Ricevuta la segnalazione, alcuni equipaggi della Sezione Volanti e del commissariato Porta Maggiore, si sono diretti verso l’esercizio e, via radio, hanno appreso di altri due tentativi di estorsione da parte della coppia di malviventi avvenuti in via Prenestina. In uno di questi, un negozio di telefonia, il 51enne aveva tentato di farsi consegnare un telefono cellulare. Giunti sul posto, i poliziotti hanno notato due persone allontanarsi in tutta fretta come per voler eludere l’eventuale controllo. Bloccati entrambi, il K.Z. ha iniziato a minacciare gli agenti aggredendoli con calci e pugni e, una volta nell’auto di servizio ha continuato nell’atteggiamento aggressivo, dando calci verso il vetro posteriore del veicolo, danneggiando il montante dello sportello.

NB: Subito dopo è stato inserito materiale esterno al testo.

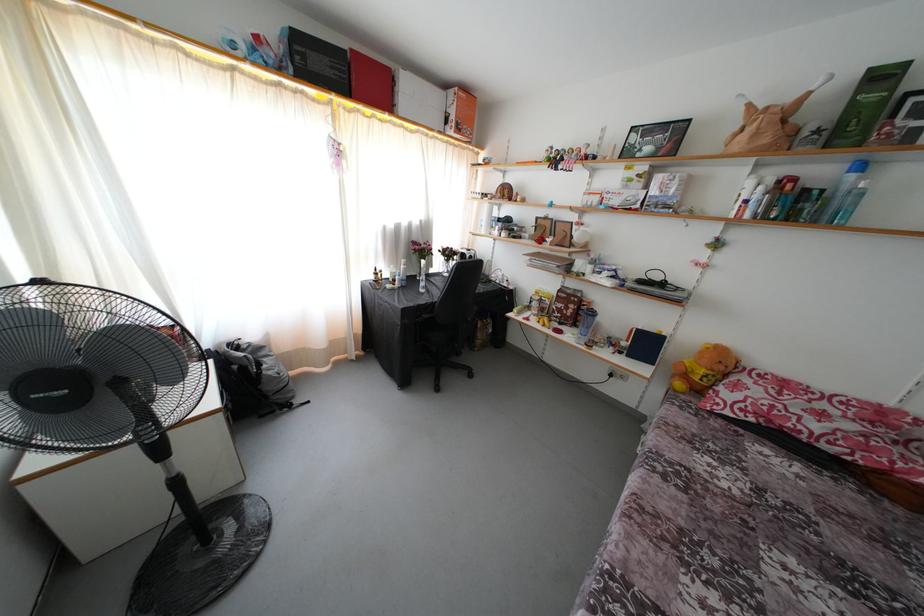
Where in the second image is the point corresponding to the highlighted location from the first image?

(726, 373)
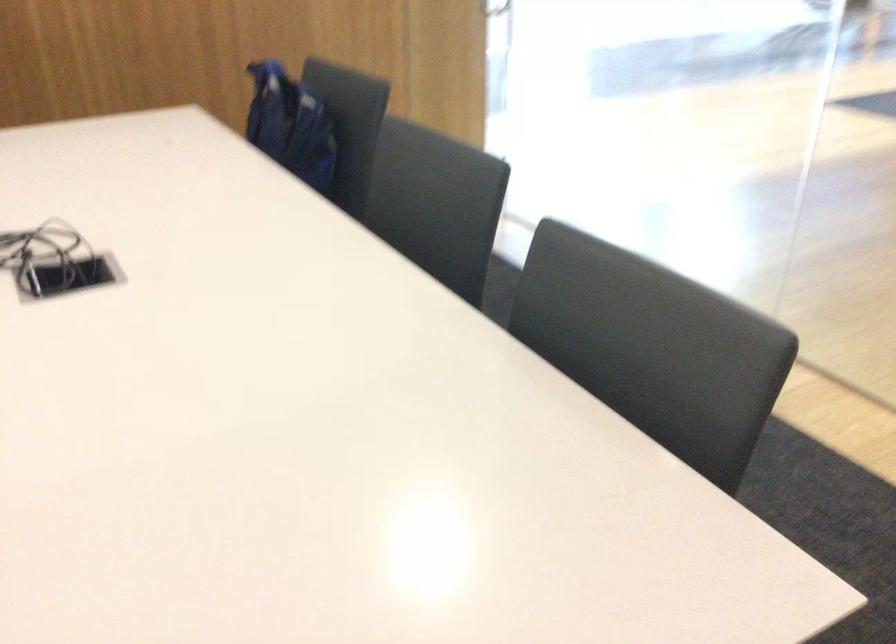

L’altro uomo invece è stato identificato per V.P., romeno di 44 anni, con precedenti di polizia, tra cui una rapina commessa il 4 gennaio scorso all’interno di un supermercato. Arrestati entrambi, dovranno rispondere di tentata estorsione in concorso; il K.Z. anche di  minacce e resistenza a Pubblico Ufficiale nonché di danneggiamento ai beni dello Stato.